L’ensemble du poster est mis en page de main de maître, presque une habitude pour Ware. Le découpage des cases répond à une rythmique très précise, tout autant temporelle que visuelle. On notera par exemple les deuxièmes strips des parties centrées sur Amy et Jimmy Senior, qui se répondent tout à fait : une première case présentant le profil gauche du personnage, une case centrale le montrant de dos face à une fenêtre, et la dernière case montrant le profil droit. La symétrie est brisée dans le cas de Jimmy Senior, puisqu’on le voit boire une bière, trahissant ainsi la confiance de sa fille. Quant à Jimmy, il reste de dos, lui aussi devant une fenêtre reflétant le ciel rose. La récurrence des couleurs — rouge, bleu, noir, gris, brun, saumon — est elle aussi impeccablement maîtrisée, et le nouveau style de Ware contraste de manière surprenante avec son type de dessin lors de la parution de Jimmy Corrigan, il y a dix ans. Les personnages, tout comme leur créateur, semblent ici plus matures, plus dramatiques peut-être parce que cela les fixe dans une réalité qui pourrait être la nôtre. Cela leur rajoute une dimension qu’ils n’avaient pas forcément dans l’œuvre principale : Ware s’est souvent lamenté du manque de psychologie de ses personnages, en particulier les deux Jimmy.
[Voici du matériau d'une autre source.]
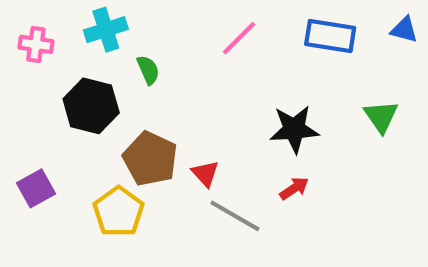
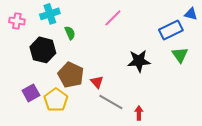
blue rectangle: (330, 36) -> (171, 30), moved, turned -35
purple square: (36, 188) -> (31, 93), moved
red arrow: (294, 188) -> (139, 113), moved, turned -56

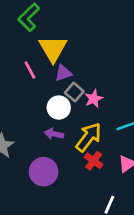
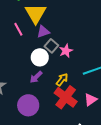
purple arrow: (54, 134) -> (36, 77), turned -56
yellow arrow: (89, 137) -> (62, 80), size x0.6
red cross: (94, 161) -> (66, 97), size x1.6

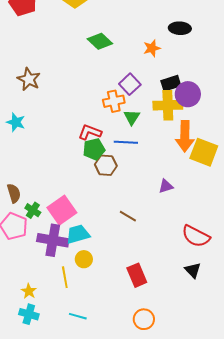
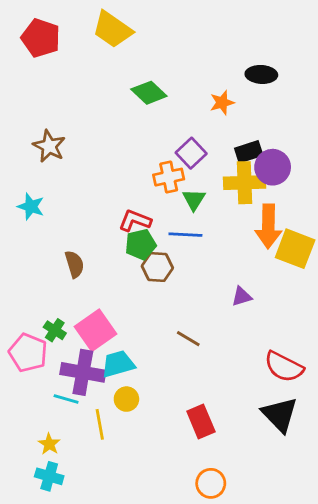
brown semicircle: (14, 193) -> (74, 264), moved
black triangle: (193, 270) -> (280, 414), size x1.6
cyan line: (78, 316) -> (66, 399), moved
La décision de rendre le père de Jimmy alcoolique serait-elle une tentative pour pallier ce manque ? Sans doute, puisque ses mains tremblantes pourraient anticiper l’accident de voiture qui le tue à la fin du livre. Le médecin explique à Jimmy et Amy que leur père a percuté un verger pour éviter un cerf (encore des récurrences de symboles), mais peut-être que la boisson est la véritable cause de cet accrochage. Cela ne rend que le personnage plus tragique et plus pathétique qu’il ne l’était déjà. La solitude d’Amy, déjà prégnante dans le livre (notamment dans l’épilogue de deux pages rajouté à l’édition paperback) trouve dans cette planche un écho qui la décuple : on est en droit d’imaginer, vu les tranches de vie présentées ici, qu’Amy vit la même existence monotone et solitaire en 1987 et en 2002. En somme, même le décès de son père et la rencontre de son demi-frère, deux évènements anticipés dans ce poster, n’auront pas suffi à changer sa vie.

C’est presque une habitude pour Chris Ware de présenter ses histoires sous la forme de fragments : le début de Jimmy Corrigan est une suite d’épisodes sans lien ni résonance sur le reste du récit (voir, par exemple, les quatre cases présentant Jimmy allant au supermarché), et l’on en trouve d’autres exemples au fil du récit, ainsi que dans les autres œuvres de l’auteur. Ces fragments n’ont pas pour fonction première d’être narrativement pertinents : par des biais détournés, ils éclairent de façon plus précise la personnalité des personnages de Ware, affinant leur psychologie, ou simplement leur manière d’être. Cette planche en est l’exemple : tout ce qui se passe ici aurait pu être imaginé par le lecteur, et n’a pas de conséquences importantes sur notre compréhension du récit. Pourtant, en revoyant ces visages familiers d’un œil nouveau, même si nostalgique, nous définissons mieux leur contour. Ce n’est pas un grand retour, mais un dernier salut discret, ce qui ne pourrait mieux convenir à ce qui reste à ce jour le chef-d’œuvre de Chris Ware.

Notes

  1. «I’ll never draw him again. At least, that’s how I feel right now.» Voir l’article de CNN.com à ce propos.
  2. Poster qui est une «compilation» des illustrations figurant sur les étuis des trois tomes de l’édition japonaise.
  3. Amy lit Recovery : A Guide for Adult Children of Alcoholics, effectivement publié en 1987.
  4. Voir par exemple la sixième case, où Amy est au téléphone, qui est l’identique d’un passage du livre où l’on peut voir l’appartement d’Amy… Au téléphone, avec son père, à propos de Jimmy. De même pour l’intérieur de Jimmy Senior (notamment le répondeur).